A LO MEJOR, EN EL Líbano, esa noche también llovía. De haber caído algo, ojalá también haya sido agua. La cosa es que, esa noche, nuestro Lubnán (Líbano en árabe) abrió sus puertas con muchísima puntualidad, cuando las gotas apenas empezaban a caer sobre junio. Exactamente a las 6 de la tarde, cuando el Paseo Colón deja de ser un camino para convertirse en un obstáculo, los meseros del único restaurante de comida libanesa de la zona se estaban terminando de anudar sus galas.
Entrar fue cruzar en silencio el salón vacío y observar la disposición de las mesas, listas para la convivencia. Ser el primer cliente de la jornada vespertina era como ser el primer habitante del planeta. Dos pasos antes de chocar con la pared del fondo -los que no ven más allá de su nariz es porque son miopes- sobrevino el descubrimiento: una puerta lateral.
Lo que parecía una ruta de escape hacia la cocina o los baños, en realidad conducía a la parte más informal del restaurante, el bar, donde también había mesas y un par de pequeños salones con toldos y mesas bajitas, para comer con más discreción y más estilo.

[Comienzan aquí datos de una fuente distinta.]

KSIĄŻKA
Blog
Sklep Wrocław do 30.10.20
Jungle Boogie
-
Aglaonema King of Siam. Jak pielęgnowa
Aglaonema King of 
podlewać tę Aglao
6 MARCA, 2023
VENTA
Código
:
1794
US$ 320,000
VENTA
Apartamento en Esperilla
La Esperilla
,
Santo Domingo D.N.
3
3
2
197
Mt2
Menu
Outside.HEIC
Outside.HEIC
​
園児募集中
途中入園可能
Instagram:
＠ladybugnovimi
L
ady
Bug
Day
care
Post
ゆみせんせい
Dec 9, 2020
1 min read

El centro de la zona era una barra rodeada de bancos con piel de vaca (o vacas con cabeza de banco), un televisor y una trama de telas azules cubriendo la frialdad de los neones. También había lámparas y adornos en árabe, alfombras y las anotaciones de un partido de polo -afortunadamente mudo- que emanaba del televisor.

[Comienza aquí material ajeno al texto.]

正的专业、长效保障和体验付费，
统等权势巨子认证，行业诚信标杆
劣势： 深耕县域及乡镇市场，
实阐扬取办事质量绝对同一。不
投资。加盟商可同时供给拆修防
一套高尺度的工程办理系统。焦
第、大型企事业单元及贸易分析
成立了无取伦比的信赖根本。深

Nos sentamos en una de aquellas mesas de semblante mullido y pedimos una vela cuando en realidad debimos haber pedido una "candela". ¿Qué íbamos a velar? Una vez explicados al mesero los problemas con la miopía, accedió a subir un poco más el volumen de la luz.
Término medio oriente
No contamos cuántos platos había en el menú, pero había de sobra: como dos páginas de entradas, otras dos de platos fuertes, una más para especialidades y otra más para bebidas. El pequeño menú valía su peso en ingredientes, todos típicos de la comida libanesa.
Para no repetir el menú en su idioma original -hummus (puré de garbanzos), tabule (ensalada de trigo, tomate y perejil), kebbe (carne molida con trigo, al horno), falafel (tortas de garbanzo) o tahini (pasta de sésamo)-, mejor léanse ingredientes como pepino, carne de res, garbanzos, limón, chuletas de cordero, ajonjolí, ternera, berenjena, trigo, aceite de oliva, cebolla, hojaldre, perejil, nueces, canela, arroz con lentejas, vainicas, hojas de parra, hojas de repollo, yogur seco&...;
En la mesa de Lubnan convive un abanico de productos que a nosotros, creadores del gallopinto, jamás se nos ocurriría mezclar y mucho menos emparentar, pero, por suerte, a ellos sí.
¿Con qué bebida acompañar todo aquello? Sedientos de consejo, decidimos irnos en seco. Aunque una copa de vino de la casa no estaría mal, pensamos. Finalmente, lo que no estuvo mal fue la copa.
De entrada, no tuvimos que haber pedido entradas, pero no por malas. En nuestro comprensible afán de probarlo todo, ellas resultaron innecesarias frente a la magnitud y diversidad de una mezza para dos personas, que fue lo que pedimos.
Una tablita de carne "cruda", que se hacía acompañar de puñitos de sal, curri y ademanes caninos, y unas empanadas de espinaca y tomate -más bien ácidas- fueron un exceso frente a la mezza, una especialidad de 15 platos diferentes, servidos en porciones independientes y con una canasta de pan pita.
Nos dieron las horas comiendo, y los platos, aún con comida, parecían haberse multiplicado en las cuatro esquinas de la mesa. Alrededor de aquella mesa podrían haber ocurrido muchas cosas, y ella no hubiera perdido actualidad: hubiese aguantado hasta tres conversaciones más, una siesta y dos películas.
Fuimos nosotros quienes nos quedamos cortos frente a sus posibilidades, así que pedimos un delicioso café sin azúcar (amargo para serenar la dulzura) y empacamos nuestros restos mortales en un abrazo de despedida.